Roland pretty much invented the under-a-grand, under-30-Pounds digital piano a quarter-century ago when the manufacturer introduced the EP-7. Semi-weighted and only 76 keys, it was a godsend to the legions of players who simply wanted something small and lightweight for gigs and living rooms. The touch was addictive, and the piano and electric piano sounds, though unsophisticated by today’s standards, were highly musical. Roland, as usual, was ahead of the marketplace.
That’s why I was so curious to play the new FP-30: It is the latest incarnation of the portable digital-piano concept and Roland’s entry in the current under-a-grand, fully weighted, 88-key piano race.
A Clean Machine
The Roland FP-30 is the size of its competitors but weighs in at about five pounds more than the others, lending it a reassuring substantiality. And it has a super-clean design.

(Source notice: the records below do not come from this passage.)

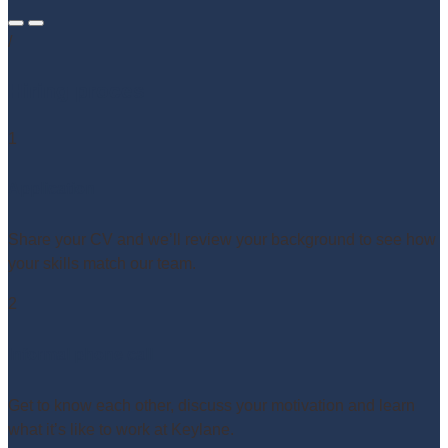
/
Hiring proces
1
Application
Share your CV and we’ll review your background to see how
your skills match our team.
2
Informal phone call
Get to know each other, discuss your motivation and learn
what it’s like to work at Keylane.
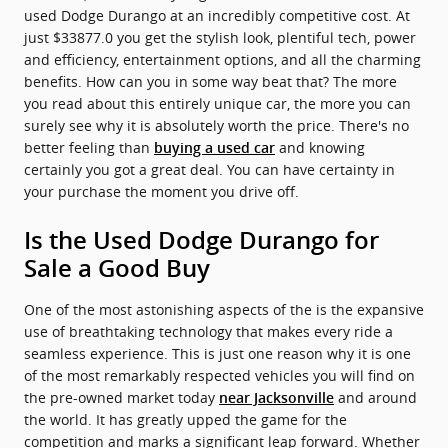
used Dodge Durango at an incredibly competitive cost. At
just $33877.0 you get the stylish look, plentiful tech, power
and efficiency, entertainment options, and all the charming
benefits. How can you in some way beat that? The more
you read about this entirely unique car, the more you can
surely see why it is absolutely worth the price. There's no
better feeling than
and knowing
buying a used car
certainly you got a great deal. You can have certainty in
your purchase the moment you drive off.
Is the Used Dodge Durango for
Sale a Good Buy
One of the most astonishing aspects of the is the expansive
use of breathtaking technology that makes every ride a
seamless experience. This is just one reason why it is one
of the most remarkably respected vehicles you will find on
the pre-owned market today
and around
near Jacksonville
the world. It has greatly upped the game for the
competition and marks a significant leap forward. Whether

Available in black or white, the FP-30 offers many of the features that have become de rigueur in this category—layering (called Dual here), split and twin-piano modes, 128-note polyphony, a metronome, a pre-programmed rhythm machine, WAV file playback, USB connectivity, and a (single-track) MIDI recorder with SMF playback capabilities so you can play along with multitrack song files. A pair of built-in 4.75" speakers, each with an 11W amplifier, provides onboard sound. Moreover, the FP-30 sends MIDI over Bluetooth so you no longer need a USB cable or Camera Connection kit to control your favorite music apps.
As far as stands for the FP-30 are concerned, Roland suggests the KSC-70 ($99) or one of their latest x-or z-frame stands. And if you opt for the 3-pedal KPD-70 ($75 street), you can use it to turn pages in compatible sheet-music apps such as Sheet Music Direct and piaScore using a pedal command.
The FP-30’s rear panel hosts two USB ports (one for a thumb drive, another for computer connection) and two pedal inputs (1/4" and a multipin jack). For analog audio output, you have your choice of 3.5mm and 1/4" headphone jacks on the front, below the keyboard. Because there are no discrete 1/4" audio jacks, you will need an insert cable to feed the output to a pair of studio monitors or mixer inputs; for example, a cable with a 1/4" TRS plug on one end (for the piano’s headphone output) that splits to a pair of 1/4" TS jacks. (A forthcoming update will allow you to use the headphone outs without muting the speakers.)